++++ Document excerpt ++++

# [Star Name Database Walkthrough](https://github.com/HypatiaOrg/HySite/wiki/Star-Name-Database-Walkthrough)

See our wiki page for database setup and configuration instructions at: https://github.com/HypatiaOrg/HySite/wiki/Star-Name-Database-Walkthrough

In [None]:
import os

from hypatia.sources.simbad.ops import star_collection
from hypatia.sources.simbad.batch import get_star_data_batch
from hypatia.sources.nea.ops import needs_micro_lense_name_change
from hypatia.sources.nea.query import query_nea, set_data_by_host, hypatia_host_name_rank_order
from hypatia.configs.source_settings import nea_names_the_cause_wrong_simbad_references


star_list = [
    '2MASSJ04545692-6231205',
    '2MASSJ09423526-6228346',
    '2MASSJ09442986-4546351',
    '2MASSJ15120519-2006307',
    'LTT 1445 A',
    'L 168-9',
    'G162-44',
    'HD 6434', 
    'G50-16',
    'GJ1252',
    'GJ4102',
    'GJ436',
    'Gliese486',
    'K2-129',
    'K2-137',
    'K2-239',
    'K2-54',
    'K2-72',
    'L181-1',
    'L231-32',
    'GJ 1132',
    'HD 27859',
    'LHS 1678',
    'GJ 357',
    'L98-59',
    'LHS1140',
    '* 7 Com',
    'LHS3844',
    'LP961-53',
    'TOI-269',
    'Wolf437',
    'Furuhjelm I-1002',
]

# Batch star names - `get_star_data_batch()`
The `get_star_data_batch` class is the primary tool for simultaneously querying multiple stars from SIMBAD. The keyword argument `search_ids` should be a list, and the returned data will be in `star_docs`, a list of the same length. The `search_ids` list can have repeated values; `get_star_data_batch()` is smart enough not to send only one query to SIMBAD for a given string name. 

In [None]:
star_docs = get_star_data_batch(search_ids=star_list, test_origin='star names example notebook')

The first time this function is called, you will notice some printed output regarding the number of stars being queried from the SIMBAD database's API. However, every subsequent call of this function for the same stars will find the matching names already in our local MongoDB database. The SIMBAD API is only accessed when the data is not available locally. To see this, we can call the same function again.

In [None]:
star_docs = get_star_data_batch(search_ids=star_list, test_origin='star names example notebook')

## The returned data: `star_docs`
Let's take a look at the returned data in a single data document of the list `star_docs`.

In [None]:
star_doc = star_docs[1]
print(f"star_doc's keys:\n    {star_doc.keys()}\n")
simbad_name = star_doc['_id']
print(f'The SIMBAD name:\n    {simbad_name}\n')
all_names = star_doc['aliases']
print(f'All known names:\n    {all_names}\n')
lower_case_space_removed_names_for_matching = star_doc['match_names']
print(f'Names formatted to make name-matching simpler by removing spaces and using only lowercase letters:\n    {lower_case_space_removed_names_for_matching}\n')
print(f'The whole star doc:\n   {star_doc}\n')

++++ Input data ++++

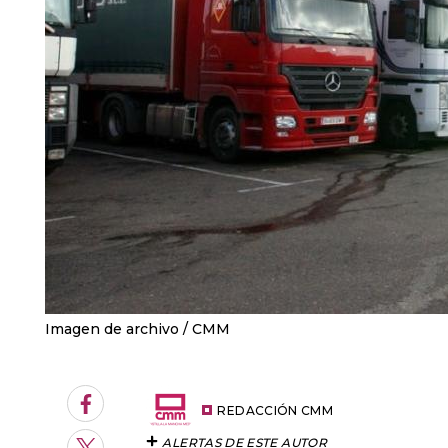
Imagen de archivo
CMM
Facebook
REDACCIÓN CMM
ALERTAS DE ESTE AUTOR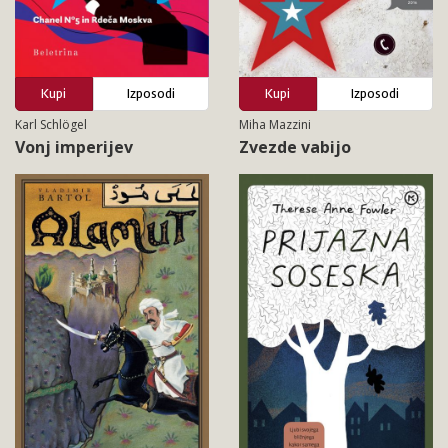
Kupi
Izposodi
Kupi
Izposodi
Karl Schlögel
Miha Mazzini
Vonj imperijev
Zvezde vabijo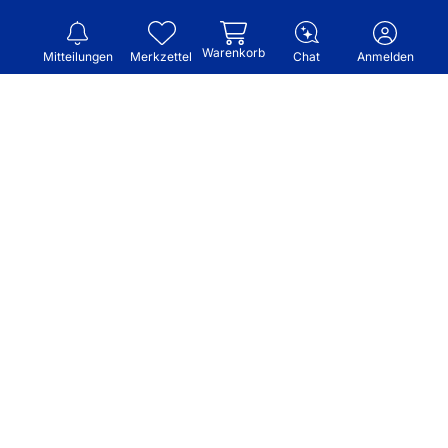
Warenkorb
Mitteilungen
Merkzettel
Chat
Anmelden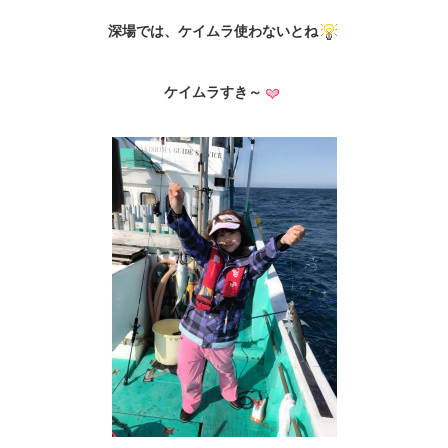
深場では、ケイムラ使わないとね
ケイムラすき～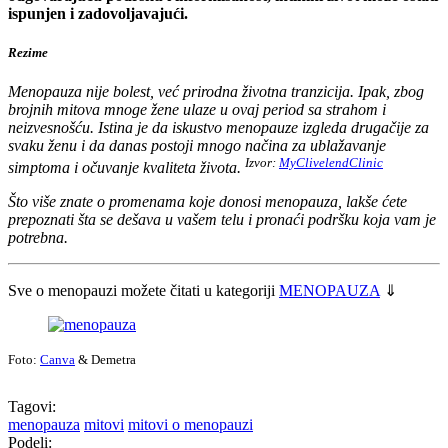
ispunjen i zadovoljavajući.
Rezime
Menopauza nije bolest, već prirodna životna tranzicija. Ipak, zbog
brojnih mitova mnoge žene ulaze u ovaj period sa strahom i
neizvesnošću. Istina je da iskustvo menopauze izgleda drugačije za
svaku ženu i da danas postoji mnogo načina za ublažavanje
Izvor:
MyClivelendClinic
simptoma i očuvanje kvaliteta života.
Što više znate o promenama koje donosi menopauza, lakše ćete
prepoznati šta se dešava u vašem telu i pronaći podršku koja vam je
potrebna.
Sve o menopauzi možete čitati u kategoriji
MENOPAUZA
⇓
Foto:
Canva
& Demetra
Tagovi:
menopauza
mitovi
mitovi o menopauzi
Podeli: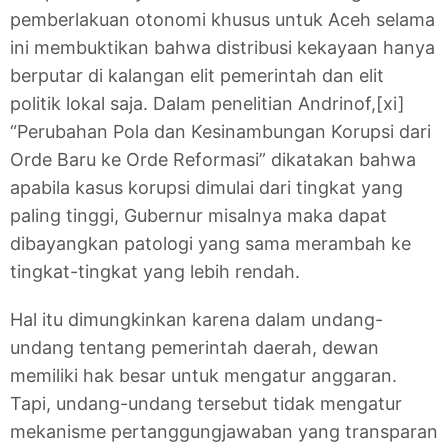
pemberlakuan otonomi khusus untuk Aceh selama
ini membuktikan bahwa distribusi kekayaan hanya
berputar di kalangan elit pemerintah dan elit
politik lokal saja. Dalam penelitian Andrinof,[xi]
“Perubahan Pola dan Kesinambungan Korupsi dari
Orde Baru ke Orde Reformasi” dikatakan bahwa
apabila kasus korupsi dimulai dari tingkat yang
paling tinggi, Gubernur misalnya maka dapat
dibayangkan patologi yang sama merambah ke
tingkat-tingkat yang lebih rendah.
Hal itu dimungkinkan karena dalam undang-
undang tentang pemerintah daerah, dewan
memiliki hak besar untuk mengatur anggaran.
Tapi, undang-undang tersebut tidak mengatur
mekanisme pertanggungjawaban yang transparan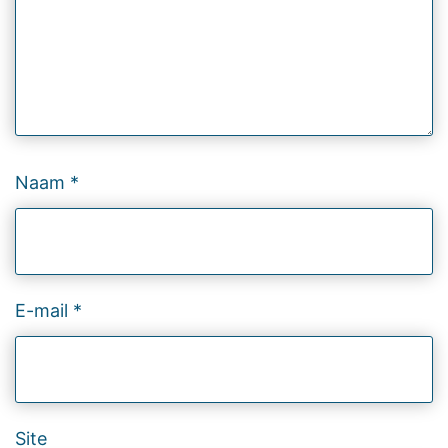
Naam
*
E-mail
*
Site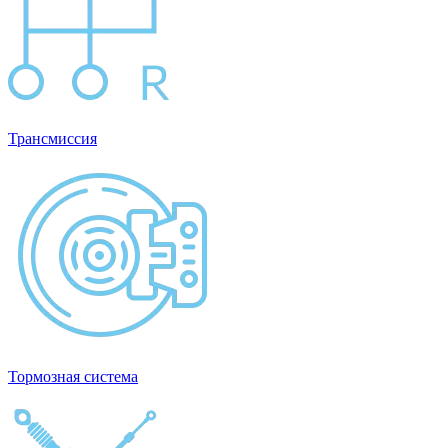
Трансмиссия
Тормозная система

++++

What to work on:
In the star name database walkthrough, which key of a star document holds all the known names of the star?

Response box:
The `aliases` key.